=== INPUT FOR THIS TASK ===
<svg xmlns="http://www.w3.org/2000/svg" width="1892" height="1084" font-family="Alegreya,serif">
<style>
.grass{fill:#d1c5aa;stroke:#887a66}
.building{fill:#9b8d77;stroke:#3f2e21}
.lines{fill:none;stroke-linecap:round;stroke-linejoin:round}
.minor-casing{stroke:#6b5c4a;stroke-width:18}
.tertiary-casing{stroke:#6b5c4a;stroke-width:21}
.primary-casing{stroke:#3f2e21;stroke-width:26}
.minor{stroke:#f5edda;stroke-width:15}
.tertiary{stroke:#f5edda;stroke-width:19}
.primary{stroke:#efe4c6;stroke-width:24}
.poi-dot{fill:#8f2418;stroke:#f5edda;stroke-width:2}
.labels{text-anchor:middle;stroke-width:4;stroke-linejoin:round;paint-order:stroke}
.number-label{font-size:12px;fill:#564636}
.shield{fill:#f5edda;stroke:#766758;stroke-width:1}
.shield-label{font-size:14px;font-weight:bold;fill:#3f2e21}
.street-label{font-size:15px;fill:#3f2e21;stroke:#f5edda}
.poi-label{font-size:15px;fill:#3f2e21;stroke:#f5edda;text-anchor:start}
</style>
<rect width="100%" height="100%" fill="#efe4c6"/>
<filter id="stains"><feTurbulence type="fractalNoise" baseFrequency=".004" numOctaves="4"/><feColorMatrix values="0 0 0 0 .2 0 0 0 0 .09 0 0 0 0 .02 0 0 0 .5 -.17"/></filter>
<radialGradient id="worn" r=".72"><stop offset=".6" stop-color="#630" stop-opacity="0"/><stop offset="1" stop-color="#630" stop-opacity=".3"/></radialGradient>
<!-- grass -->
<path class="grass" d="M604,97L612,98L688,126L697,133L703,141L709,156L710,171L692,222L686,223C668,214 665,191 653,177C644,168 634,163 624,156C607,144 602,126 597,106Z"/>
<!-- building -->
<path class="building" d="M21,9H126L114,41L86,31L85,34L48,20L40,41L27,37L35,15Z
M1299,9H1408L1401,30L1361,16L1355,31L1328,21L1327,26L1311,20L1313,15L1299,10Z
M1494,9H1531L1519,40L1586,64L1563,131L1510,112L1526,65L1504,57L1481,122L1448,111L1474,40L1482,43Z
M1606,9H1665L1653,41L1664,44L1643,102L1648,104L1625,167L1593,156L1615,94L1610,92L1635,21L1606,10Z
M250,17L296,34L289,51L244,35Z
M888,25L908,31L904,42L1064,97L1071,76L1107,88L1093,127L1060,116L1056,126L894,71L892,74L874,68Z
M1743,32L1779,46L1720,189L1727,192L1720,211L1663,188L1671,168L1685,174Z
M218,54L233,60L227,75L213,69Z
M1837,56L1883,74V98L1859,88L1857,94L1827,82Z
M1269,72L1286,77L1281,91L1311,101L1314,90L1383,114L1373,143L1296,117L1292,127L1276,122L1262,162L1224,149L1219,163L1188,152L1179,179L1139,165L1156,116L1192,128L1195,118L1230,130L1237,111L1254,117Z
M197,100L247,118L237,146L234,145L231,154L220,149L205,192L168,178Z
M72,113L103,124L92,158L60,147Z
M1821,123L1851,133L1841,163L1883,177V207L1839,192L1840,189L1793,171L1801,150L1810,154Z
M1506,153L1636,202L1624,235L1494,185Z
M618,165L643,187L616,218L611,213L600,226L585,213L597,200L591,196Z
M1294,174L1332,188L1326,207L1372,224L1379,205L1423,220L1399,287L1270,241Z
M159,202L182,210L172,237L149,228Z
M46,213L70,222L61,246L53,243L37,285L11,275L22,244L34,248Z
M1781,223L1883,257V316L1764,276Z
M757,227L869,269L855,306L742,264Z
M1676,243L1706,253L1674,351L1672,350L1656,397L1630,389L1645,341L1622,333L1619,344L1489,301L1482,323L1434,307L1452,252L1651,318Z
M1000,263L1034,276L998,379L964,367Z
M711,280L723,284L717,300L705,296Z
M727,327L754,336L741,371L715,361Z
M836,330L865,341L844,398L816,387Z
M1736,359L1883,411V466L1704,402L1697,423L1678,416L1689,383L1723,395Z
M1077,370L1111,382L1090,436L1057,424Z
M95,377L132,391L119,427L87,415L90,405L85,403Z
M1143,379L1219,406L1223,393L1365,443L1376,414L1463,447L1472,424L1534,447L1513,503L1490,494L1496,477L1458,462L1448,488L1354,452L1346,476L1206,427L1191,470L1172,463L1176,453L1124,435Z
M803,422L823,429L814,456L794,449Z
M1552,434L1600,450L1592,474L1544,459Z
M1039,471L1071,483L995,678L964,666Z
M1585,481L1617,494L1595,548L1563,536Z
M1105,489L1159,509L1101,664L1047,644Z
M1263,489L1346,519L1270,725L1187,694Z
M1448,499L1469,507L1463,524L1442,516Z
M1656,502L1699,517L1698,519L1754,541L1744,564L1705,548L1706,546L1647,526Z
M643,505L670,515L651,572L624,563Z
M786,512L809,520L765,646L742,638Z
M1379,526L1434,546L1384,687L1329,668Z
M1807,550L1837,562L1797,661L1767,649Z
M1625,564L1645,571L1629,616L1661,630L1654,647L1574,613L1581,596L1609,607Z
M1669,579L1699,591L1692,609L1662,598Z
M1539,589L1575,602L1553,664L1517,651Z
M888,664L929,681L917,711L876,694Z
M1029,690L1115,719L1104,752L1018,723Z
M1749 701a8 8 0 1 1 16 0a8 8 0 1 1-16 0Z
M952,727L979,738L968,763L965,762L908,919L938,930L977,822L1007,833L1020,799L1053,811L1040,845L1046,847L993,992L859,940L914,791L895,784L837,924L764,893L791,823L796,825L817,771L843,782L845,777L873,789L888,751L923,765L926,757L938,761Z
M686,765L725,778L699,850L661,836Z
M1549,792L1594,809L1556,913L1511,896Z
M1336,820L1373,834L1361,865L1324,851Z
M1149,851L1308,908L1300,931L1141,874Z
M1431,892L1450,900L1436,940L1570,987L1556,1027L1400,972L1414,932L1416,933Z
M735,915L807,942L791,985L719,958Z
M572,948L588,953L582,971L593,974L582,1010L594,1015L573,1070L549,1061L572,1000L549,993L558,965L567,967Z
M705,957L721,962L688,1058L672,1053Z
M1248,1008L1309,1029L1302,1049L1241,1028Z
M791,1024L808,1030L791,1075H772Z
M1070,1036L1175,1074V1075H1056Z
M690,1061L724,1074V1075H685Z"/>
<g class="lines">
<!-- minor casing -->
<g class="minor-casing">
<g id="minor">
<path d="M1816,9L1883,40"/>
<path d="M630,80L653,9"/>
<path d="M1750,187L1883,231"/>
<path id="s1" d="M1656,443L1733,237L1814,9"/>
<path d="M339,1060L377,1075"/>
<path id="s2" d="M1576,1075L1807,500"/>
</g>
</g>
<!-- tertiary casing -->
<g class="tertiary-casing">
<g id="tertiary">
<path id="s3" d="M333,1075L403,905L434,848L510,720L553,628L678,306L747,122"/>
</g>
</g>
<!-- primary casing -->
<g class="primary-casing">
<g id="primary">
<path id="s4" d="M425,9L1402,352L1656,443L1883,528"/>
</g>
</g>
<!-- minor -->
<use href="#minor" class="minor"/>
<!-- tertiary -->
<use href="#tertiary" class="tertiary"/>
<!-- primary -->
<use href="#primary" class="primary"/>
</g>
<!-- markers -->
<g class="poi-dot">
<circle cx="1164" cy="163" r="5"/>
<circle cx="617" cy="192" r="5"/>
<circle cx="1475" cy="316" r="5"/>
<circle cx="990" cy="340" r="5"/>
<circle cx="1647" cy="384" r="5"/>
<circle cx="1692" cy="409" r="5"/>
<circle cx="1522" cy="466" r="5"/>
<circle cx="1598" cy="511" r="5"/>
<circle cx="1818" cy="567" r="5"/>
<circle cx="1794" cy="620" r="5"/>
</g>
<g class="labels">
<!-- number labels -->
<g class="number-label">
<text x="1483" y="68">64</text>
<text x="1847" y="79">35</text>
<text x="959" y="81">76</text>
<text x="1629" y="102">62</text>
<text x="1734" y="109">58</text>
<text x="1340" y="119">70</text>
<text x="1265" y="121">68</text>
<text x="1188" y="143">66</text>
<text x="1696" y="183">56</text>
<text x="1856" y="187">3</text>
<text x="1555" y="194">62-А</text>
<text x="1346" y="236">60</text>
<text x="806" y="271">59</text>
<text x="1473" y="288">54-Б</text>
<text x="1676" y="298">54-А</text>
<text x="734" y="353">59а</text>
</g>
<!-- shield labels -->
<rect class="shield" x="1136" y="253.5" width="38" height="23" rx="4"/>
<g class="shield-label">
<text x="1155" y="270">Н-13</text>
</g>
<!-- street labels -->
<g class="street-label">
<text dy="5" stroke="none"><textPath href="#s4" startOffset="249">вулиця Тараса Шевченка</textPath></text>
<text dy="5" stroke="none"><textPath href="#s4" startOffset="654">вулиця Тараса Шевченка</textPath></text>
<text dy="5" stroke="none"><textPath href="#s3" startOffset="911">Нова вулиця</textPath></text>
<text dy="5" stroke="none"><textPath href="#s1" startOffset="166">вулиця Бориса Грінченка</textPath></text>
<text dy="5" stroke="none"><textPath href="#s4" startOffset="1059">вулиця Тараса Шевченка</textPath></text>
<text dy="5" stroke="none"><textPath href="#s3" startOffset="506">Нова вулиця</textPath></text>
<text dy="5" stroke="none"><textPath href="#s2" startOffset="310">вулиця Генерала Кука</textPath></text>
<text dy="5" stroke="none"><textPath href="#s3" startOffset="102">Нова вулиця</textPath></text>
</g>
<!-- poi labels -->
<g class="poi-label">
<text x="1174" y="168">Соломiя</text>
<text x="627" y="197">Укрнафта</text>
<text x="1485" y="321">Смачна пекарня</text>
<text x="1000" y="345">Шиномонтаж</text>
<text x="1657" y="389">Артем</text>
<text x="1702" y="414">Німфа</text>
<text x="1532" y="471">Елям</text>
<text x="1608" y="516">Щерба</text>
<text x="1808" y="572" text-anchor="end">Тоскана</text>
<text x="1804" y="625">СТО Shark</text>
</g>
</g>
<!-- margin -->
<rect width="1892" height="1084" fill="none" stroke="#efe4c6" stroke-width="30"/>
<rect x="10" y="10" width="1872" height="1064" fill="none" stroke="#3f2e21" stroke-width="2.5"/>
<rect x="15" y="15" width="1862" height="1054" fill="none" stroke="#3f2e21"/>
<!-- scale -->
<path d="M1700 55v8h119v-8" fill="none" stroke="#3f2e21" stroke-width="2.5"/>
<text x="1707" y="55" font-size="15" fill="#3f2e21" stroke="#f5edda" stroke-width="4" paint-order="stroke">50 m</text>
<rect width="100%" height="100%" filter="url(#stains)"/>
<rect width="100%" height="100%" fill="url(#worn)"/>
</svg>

=== WORK ITEM ===
Among the lines above, which ones hold the string "round"? Show them.

=== ANSWER SECTION ===
.lines{fill:none;stroke-linecap:round;stroke-linejoin:round}
.labels{text-anchor:middle;stroke-width:4;stroke-linejoin:round;paint-order:stroke}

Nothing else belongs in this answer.